FRAGMENTO DEL DOCUMENTO:
● ● ●

En los años sesenta y setenta del pasado siglo el ocultismo, la represión y el tabú de las cosas del sexo nos sumía a los jóvenes, con la testosterona revolucionada y la avidez por descifrar tantos misterios, en no pocas fantasías. El aprendizaje de la sexualidad provenía de conversaciones ignorantes y comentarios tabernarios, y un remedo del ‘aprendizaje por descubrimiento’ autodidacta, parecido a la metodología de Bruner, pero sin su lógica constructivista, y acaso compartiendo postulados próximos a aprender a impulsos de intereses y necesidades personales.
Con la democracia, los contenidos sobre educación afectivo-sexual empezaron a asomarse en los currículos escolares. No obstante, a lo largo de ella siempre hemos sospechado que se trabajaban en los centros educativos sin mucho éxito. ¿Los motivos?, necesidad de mayor implicación social. Lo cierto es que las generaciones jóvenes han seguido moviéndose por la senda de la ignorancia y el ‘aprendizaje por descubrimiento’, con el agravante de que eran tiempos donde la información, anárquica y tendenciosa, irrumpía en el caos característico de las sociedades posmodernas.
El significado de las relaciones de pareja y la sexualidad quedaba desvirtuado con la difusión de estereotipos sexuales perniciosos, en muchos casos por la facilidad para acceder a contenidos pornográficos y mensajes cargados de ausencia de respeto hacia la mujer fundamentalmente. Los jóvenes se convertían en víctimas de un modelo social que, antes de educar, deseduca y orienta hacia modos de entender la sexualidad como una práctica de dominio y abuso del otro.

● ● ●

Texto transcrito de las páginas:
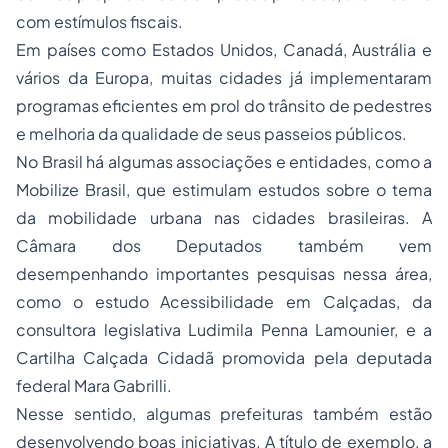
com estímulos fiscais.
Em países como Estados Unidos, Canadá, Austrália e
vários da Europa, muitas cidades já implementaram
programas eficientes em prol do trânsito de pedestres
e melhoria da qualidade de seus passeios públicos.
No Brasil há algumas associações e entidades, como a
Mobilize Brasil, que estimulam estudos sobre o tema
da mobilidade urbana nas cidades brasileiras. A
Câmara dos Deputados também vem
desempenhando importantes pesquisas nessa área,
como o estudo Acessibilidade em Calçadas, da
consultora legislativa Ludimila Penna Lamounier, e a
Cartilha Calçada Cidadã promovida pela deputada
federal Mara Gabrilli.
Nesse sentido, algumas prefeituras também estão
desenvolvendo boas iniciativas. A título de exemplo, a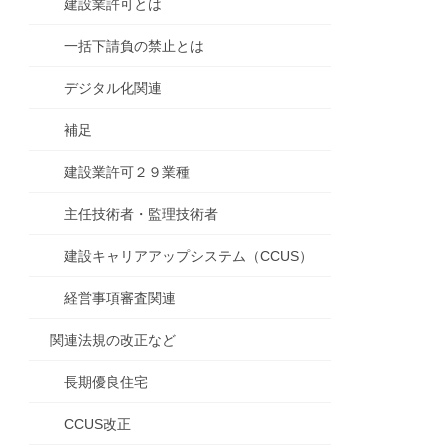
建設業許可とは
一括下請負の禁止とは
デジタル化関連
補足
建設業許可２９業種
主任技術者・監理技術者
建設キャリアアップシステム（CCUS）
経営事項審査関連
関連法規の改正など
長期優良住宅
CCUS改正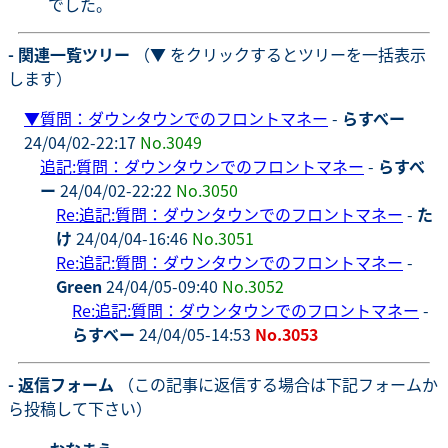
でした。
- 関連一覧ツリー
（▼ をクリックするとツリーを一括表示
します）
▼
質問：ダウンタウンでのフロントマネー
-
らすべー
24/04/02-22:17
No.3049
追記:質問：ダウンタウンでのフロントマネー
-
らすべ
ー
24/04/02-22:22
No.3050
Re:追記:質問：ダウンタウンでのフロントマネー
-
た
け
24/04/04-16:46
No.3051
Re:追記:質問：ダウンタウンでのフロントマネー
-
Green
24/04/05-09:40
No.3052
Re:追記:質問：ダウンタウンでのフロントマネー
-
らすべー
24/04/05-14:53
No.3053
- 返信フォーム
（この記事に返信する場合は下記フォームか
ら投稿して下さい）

● ● ●

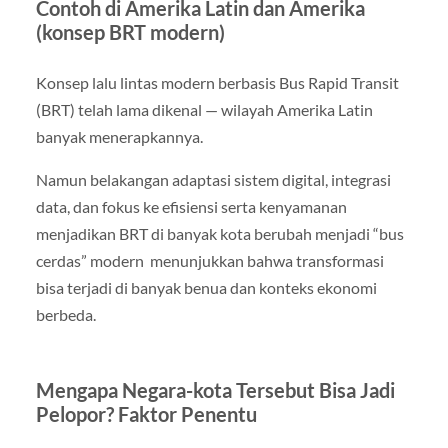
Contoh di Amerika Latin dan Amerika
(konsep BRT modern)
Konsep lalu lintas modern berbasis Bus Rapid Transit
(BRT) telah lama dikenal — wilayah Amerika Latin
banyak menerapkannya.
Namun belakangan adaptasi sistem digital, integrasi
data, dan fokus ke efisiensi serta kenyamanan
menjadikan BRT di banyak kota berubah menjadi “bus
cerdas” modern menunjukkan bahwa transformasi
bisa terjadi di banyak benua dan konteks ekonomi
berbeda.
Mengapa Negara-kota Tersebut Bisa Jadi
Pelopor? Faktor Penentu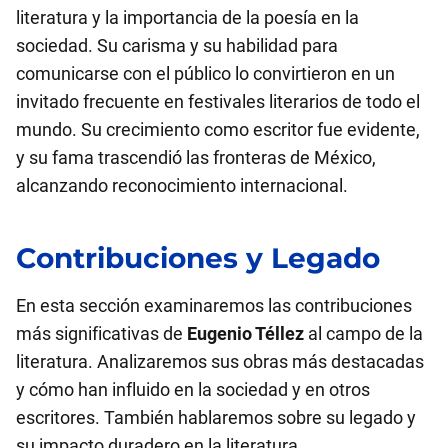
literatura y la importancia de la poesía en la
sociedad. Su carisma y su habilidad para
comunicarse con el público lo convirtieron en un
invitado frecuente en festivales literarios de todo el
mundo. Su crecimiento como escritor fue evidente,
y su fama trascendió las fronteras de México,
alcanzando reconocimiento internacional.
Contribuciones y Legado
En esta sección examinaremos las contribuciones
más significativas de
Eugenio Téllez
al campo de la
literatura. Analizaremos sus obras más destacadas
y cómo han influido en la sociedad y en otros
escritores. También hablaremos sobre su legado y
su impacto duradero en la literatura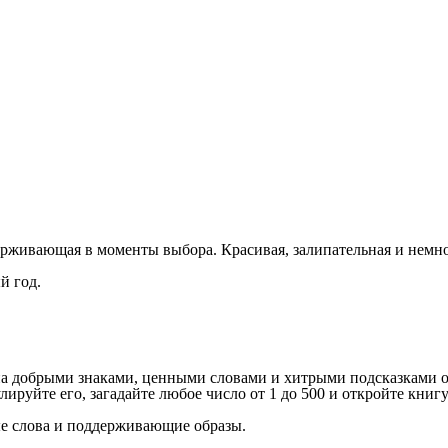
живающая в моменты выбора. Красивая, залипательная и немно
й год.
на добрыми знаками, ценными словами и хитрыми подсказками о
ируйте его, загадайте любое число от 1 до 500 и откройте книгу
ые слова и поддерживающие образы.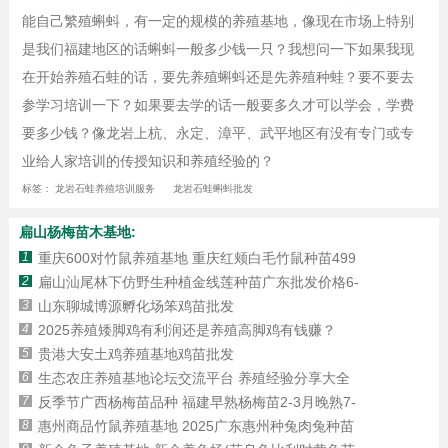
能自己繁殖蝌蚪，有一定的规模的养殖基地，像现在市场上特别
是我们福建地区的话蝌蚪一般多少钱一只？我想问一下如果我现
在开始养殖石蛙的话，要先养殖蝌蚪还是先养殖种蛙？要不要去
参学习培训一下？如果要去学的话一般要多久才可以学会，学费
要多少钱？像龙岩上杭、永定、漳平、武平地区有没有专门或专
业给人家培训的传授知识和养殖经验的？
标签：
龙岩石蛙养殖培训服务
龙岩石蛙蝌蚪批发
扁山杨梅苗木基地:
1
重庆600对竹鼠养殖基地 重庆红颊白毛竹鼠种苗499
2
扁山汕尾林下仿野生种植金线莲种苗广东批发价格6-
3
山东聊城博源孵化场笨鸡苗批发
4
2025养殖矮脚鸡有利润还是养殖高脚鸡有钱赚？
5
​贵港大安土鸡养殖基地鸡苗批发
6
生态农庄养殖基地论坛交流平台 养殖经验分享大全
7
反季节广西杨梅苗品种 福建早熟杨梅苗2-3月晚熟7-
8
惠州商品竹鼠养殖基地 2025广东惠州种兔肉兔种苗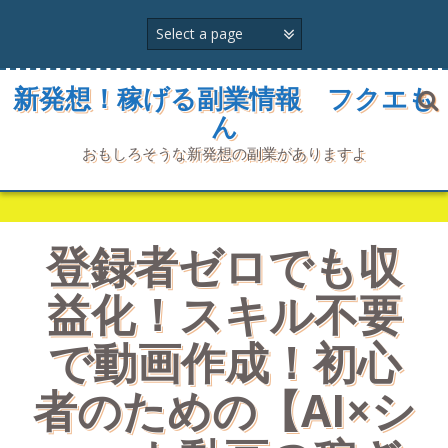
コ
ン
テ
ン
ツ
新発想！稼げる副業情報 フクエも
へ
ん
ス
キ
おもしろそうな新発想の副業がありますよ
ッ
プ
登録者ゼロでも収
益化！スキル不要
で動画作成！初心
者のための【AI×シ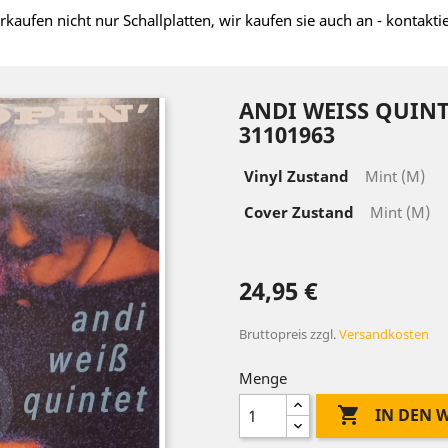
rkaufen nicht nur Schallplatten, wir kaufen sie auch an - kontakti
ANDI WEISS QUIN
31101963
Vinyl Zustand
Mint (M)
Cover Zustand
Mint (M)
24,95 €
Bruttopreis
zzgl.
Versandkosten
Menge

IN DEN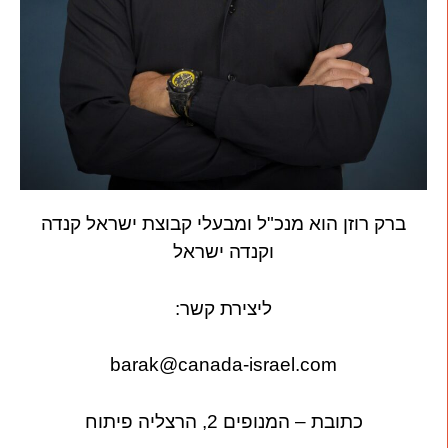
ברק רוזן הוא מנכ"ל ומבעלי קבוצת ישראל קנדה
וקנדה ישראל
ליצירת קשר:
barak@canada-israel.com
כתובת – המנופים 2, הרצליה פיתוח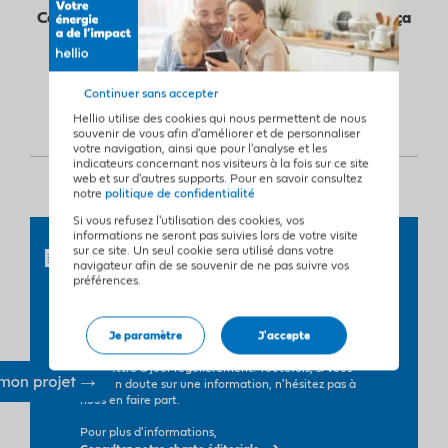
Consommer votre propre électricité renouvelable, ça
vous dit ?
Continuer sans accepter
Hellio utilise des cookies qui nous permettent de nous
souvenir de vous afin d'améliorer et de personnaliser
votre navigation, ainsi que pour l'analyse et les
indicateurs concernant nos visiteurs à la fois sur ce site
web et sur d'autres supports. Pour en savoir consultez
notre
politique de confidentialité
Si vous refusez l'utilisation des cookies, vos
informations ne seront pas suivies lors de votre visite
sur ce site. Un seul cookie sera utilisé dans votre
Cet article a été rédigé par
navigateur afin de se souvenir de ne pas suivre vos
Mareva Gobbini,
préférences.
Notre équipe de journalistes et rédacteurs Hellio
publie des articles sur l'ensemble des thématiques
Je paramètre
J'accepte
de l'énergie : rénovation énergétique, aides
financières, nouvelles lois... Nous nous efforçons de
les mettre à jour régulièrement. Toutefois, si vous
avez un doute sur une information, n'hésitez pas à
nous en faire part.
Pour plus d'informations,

● ● ●

TAREAS POR REALIZAR:
(1) Transcriba del fragmento sobre educación sexual el pasaje comprendido entre "El significado de" y "abuso del otro.", ambos incluidos.
(2) Responda con datos del fragmento sobre educación sexual:
(a) ¿En qué décadas sitúa el fragmento el ocultismo, la represión y el tabú de las cosas del sexo?
(b) ¿Con qué etapa empezaron a asomarse los contenidos sobre educación afectivo-sexual en los currículos escolares?
(c) ¿Hacia quién, fundamentalmente, iba dirigida la ausencia de respeto de los mensajes difundidos?
Base sus respuestas exclusivamente en el fragmento, sin recurrir al material.

RESPUESTAS POR TAREA:
(1)
El significado de las relaciones de pareja y la sexualidad quedaba desvirtuado con la difusión de estereotipos sexuales perniciosos, en muchos casos por la facilidad para acceder a contenidos pornográficos y mensajes cargados de ausencia de respeto hacia la mujer fundamentalmente. Los jóvenes se convertían en víctimas de un modelo social que, antes de educar, deseduca y orienta hacia modos de entender la sexualidad como una práctica de dominio y abuso del otro.

(2)
(a) En los años sesenta y setenta del pasado siglo.
(b) Con la democracia.
(c) Hacia la mujer.